Do co najmniej 22 wzrosła liczba ofiar śmiertelnych zamieszek w stolicy Bangladeszu, Dhace. Służby bezpieczeństwa starły się z tysiącami islamistów, którzy domagają się nowego prawa o bluźnierstwach. Wśród zabitych jest co najmniej jeden policjant.
Rzecznik stołecznej policji powiedział, że funkcjonariusze użyli granatów hukowych, gazu łzawiącego, armatek wodnych i kauczukowych kul, aby rozpędzić co najmniej 70 tysięcy islamistów, którzy w poniedziałek nadal zbierali się w ważnej dzielnicy handlowej miasta.

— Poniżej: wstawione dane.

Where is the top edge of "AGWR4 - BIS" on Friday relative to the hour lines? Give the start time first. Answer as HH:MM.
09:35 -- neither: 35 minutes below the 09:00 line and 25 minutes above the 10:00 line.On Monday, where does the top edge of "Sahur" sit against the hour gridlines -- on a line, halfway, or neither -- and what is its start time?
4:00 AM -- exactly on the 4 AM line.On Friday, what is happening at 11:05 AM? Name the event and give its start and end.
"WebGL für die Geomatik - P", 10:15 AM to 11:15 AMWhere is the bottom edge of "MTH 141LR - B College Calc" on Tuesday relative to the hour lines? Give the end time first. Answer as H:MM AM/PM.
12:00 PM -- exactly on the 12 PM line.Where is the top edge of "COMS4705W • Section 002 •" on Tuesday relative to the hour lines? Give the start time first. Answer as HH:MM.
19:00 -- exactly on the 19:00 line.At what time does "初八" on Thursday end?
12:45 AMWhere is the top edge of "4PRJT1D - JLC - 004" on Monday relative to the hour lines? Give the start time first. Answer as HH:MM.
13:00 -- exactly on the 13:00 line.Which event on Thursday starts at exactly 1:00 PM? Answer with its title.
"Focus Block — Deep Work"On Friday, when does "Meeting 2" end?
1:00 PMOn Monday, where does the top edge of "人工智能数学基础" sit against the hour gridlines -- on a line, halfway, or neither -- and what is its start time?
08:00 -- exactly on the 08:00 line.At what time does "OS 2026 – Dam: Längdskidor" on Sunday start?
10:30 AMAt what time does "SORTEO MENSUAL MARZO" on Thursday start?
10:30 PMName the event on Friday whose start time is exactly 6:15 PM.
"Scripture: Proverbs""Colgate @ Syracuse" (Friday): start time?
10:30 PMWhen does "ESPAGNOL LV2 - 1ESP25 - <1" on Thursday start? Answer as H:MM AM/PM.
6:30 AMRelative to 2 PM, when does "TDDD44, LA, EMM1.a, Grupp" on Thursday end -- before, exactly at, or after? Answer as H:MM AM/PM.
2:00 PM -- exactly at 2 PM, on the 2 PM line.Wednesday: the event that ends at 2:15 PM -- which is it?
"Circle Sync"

Dodał, że policja została zmuszona do użycia siły, ponieważ funkcjonariuszy obrzucono cegłami i kamieniami.
Pół miliona na ulicach
Wielkie demonstracje wybuchły w niedzielę, gdy manifestanci, których liczbę szacowano na 500 tys., przeszli głównymi ulicami stolicy domagając się od władz bardziej zdecydowanej ochrony islamu. Żądali m.in. nowej ustawy wprowadzającej karę śmierci za bluźnierstwo oraz ograniczenia możliwości kontaktów między mężczyznami i kobietami w miejscach publicznych.
Wznoszono okrzyki "Bóg jest wielki!" i "Ateiści muszą zawisnąć!".
Podczas demonstracji, w której główną rolę odgrywała radykalna organizacja Hefajat-e-Islam, doszło do aktów przemocy. Podpalono posterunek policji, wiele samochodów i sklepów. Miasto zostało praktycznie odcięte od reszty kraju, bowiem demonstranci zablokowali główne arterie.
Walki trwały do świtu w poniedziałek. Według niektórych źródeł policja użyła, oprócz gumowych kul, także ostrej amunicji.